At the beginning, the all-at-sea metaphor seemed to convey all the strangeness and weakness in my changed body and certainly soothed my panic at that new strangeness, but it doesn’t reflect the hard work of recovery or the agency required to get there. All-at-sea is about being lost, floating, drifting and the hope of returning to safe harbour.  In reality, there is daily exercise with incremental increases in heart rate, yoga, meditation, medical check ups, healthy eating, resting, pacing exertion and the continuous restrained challenging of energetic limitations.

So it’s not really floating, is it? High time for a transformation from a metaphor of illness to a metaphor of recovery… a metamorphosis, if you will excuse the pun.

Growing into a mountain conveys the changes in how my body feels, where the wobbly sea-legs have been replaced by great heaviness. Instead of floating, I feel weighed down and and every step can feel like wading through mud. By thinking of this change as becoming a mountain, this heaviness is cast as something grounding and strong, the beginnings of a firm anchoring into the earth from which to grow tall.

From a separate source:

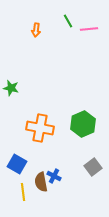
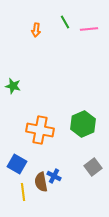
green line: moved 3 px left, 1 px down
green star: moved 2 px right, 2 px up
orange cross: moved 2 px down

In Meditation and Relaxation in Plain English (2006), Bob Sharples encourages the practitioner to sit cross legged on the ground and think “I am going to sit strong like a mountain so that my mind can be open like the sky”. p 26. The image is a lovely one and embodies both resilience and insight and the possibility that the very heaviness of illness can become transcendence.

The idea of my body as a mountain also invites me to think like a mountain. Thinking like a mountain was a phrase coined by Aldo Leopold in A Sand Country Almanac (1949) to capture the inter-relatedness and inter-dependence of all life within a landscape. At a time when all wolves were shot on site in the belief that this made for good hunting conditions for deer, Leopold saw that the health of the deer population were dependent on predation by wolves.

I have watched the face of many a newly wolfless mountain, and seen the south-facing slopes wrinkle with a maze of new deer trails. I have seen every edible bush and seedling browsed, first to anaemic desuetude, and then to death…In the end the starved bones of the hoped-for deer herd, dead of its own too-much, bleach with the bones of the dead sage, or molder under the high-lined junipers … So also with cows. The cowman who cleans his range of wolves does not realize that he is taking over the wolf’s job of trimming the herd to fit the change. He has not learned to think like a mountain. Hence we have dustbowls, and rivers washing the future into the sea.

If I think like a mountain about my own body, I am better able to understand and tend to the inter relations between fatigue and both physical and cognitive exertion and the physiological/neurological feedback loop that is triggered. With the ripples of consequence echoing through my body for days after certain events, I must tend to the wolves and the deer or risk the dustbowl of ongoing illness and exhaustion. Everything in balance. Mindful, curious attention.

Growing into a mountain offers me a fruitful path towards recovery. It gets my head ready for a long time scale. It is of the earth and yet touches the sky. It has permanence and solidity. It brings forth and nourishes life. Now that, is a model for wellness.

Best wishes to all the other mountains growing into wellness who have been so kind to this one.